Linux lusers will under­stand the post title to be a badly bro­ken recur­sive acronym on the usual theme. And only they will get that sen­tence. But while read­ing a law report Geeklawyer hap­pened across the case of Plan­e­tary Motion, Inc. v. Tech­splo­sion, Inc. [URL fixed] which has an inter­est­ing last paragraph:

“Soft­ware is com­monly dis­trib­uted with­out charge under a GNU Gen­eral Pub­lic License. The suf­fi­ciency of use should be deter­mined accord­ing to the cus­tom­ary prac­tices of a par­tic­u­lar industry.…That the Soft­ware had been dis­trib­uted pur­suant to a GNU Gen­eral Pub­lic License does not defeat trade­mark own­er­ship, nor does this in any way com­pel a find­ing that Dar­rah aban­doned his rights in trade­mark. Appel­lants mis­con­strue the func­tion of a GNU Gen­eral Pub­lic License. Soft­ware dis­trib­uted pur­suant to such a license is not nec­es­sar­ily ceded to the pub­lic domain and the licen­sor pur­ports to retain own­er­ship rights, which may or may not include rights to a mark.…”

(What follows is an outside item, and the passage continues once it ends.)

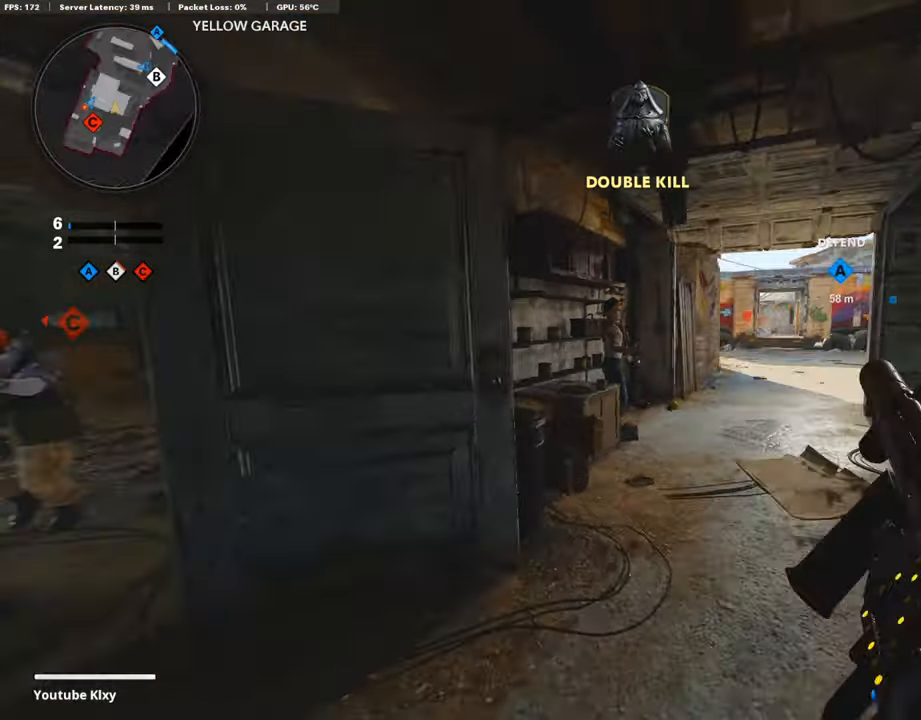
{"buttons": [], "left_stick": "up", "right_stick": "up", "events": [[84, "left_stick", "up"], [101, "right_stick", "left"], [185, "R3", "down"], [269, "L3", "up"], [319, "R3", "up"], [403, "L3", "down"], [487, "L3", "up"], [487, "right_stick", "up"]]}
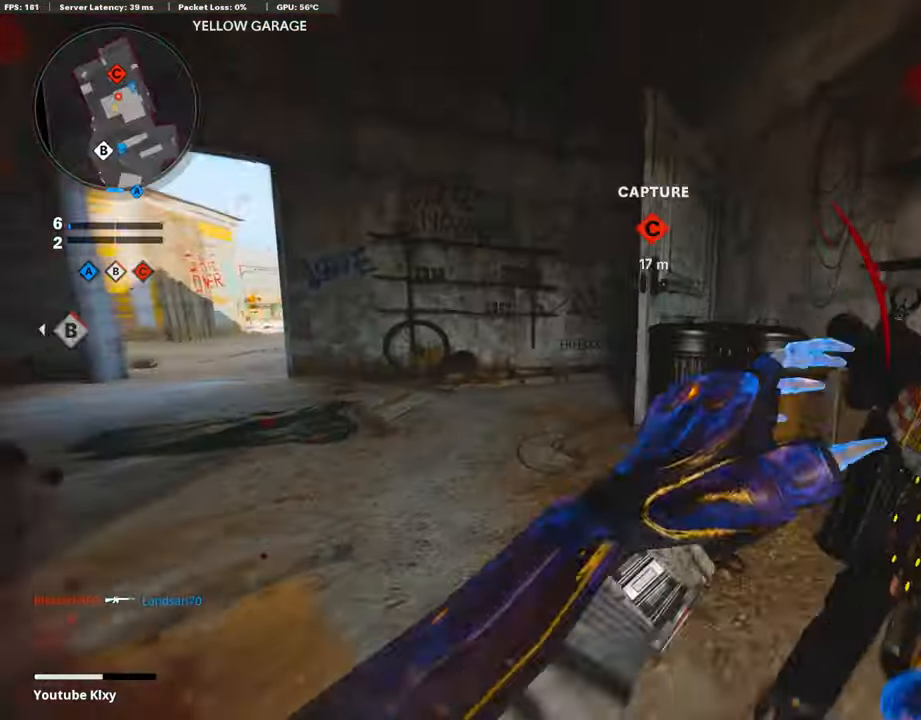
{"buttons": ["L1", "R3"], "left_stick": "up-left", "right_stick": "center", "events": [[84, "L1", "down"], [84, "left_stick", "left"], [84, "right_stick", "center"], [185, "R3", "down"], [236, "left_stick", "up-left"], [336, "right_stick", "up-left"], [437, "right_stick", "center"]]}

This would be the result expected by GNU licensees and one which most lawyers would pre­dict but which one occa­sion­ally hears detrac­tors utter. In the US juris­dic­tion Plan­e­tary Motion would seem to torch any argu­ment along those lines. If the case came to the UK Geeklawyer would be pretty con­fi­dent that any com­pe­tent and com­pe­tent court would hold the same. Apolo­gies for post­ing about the law again.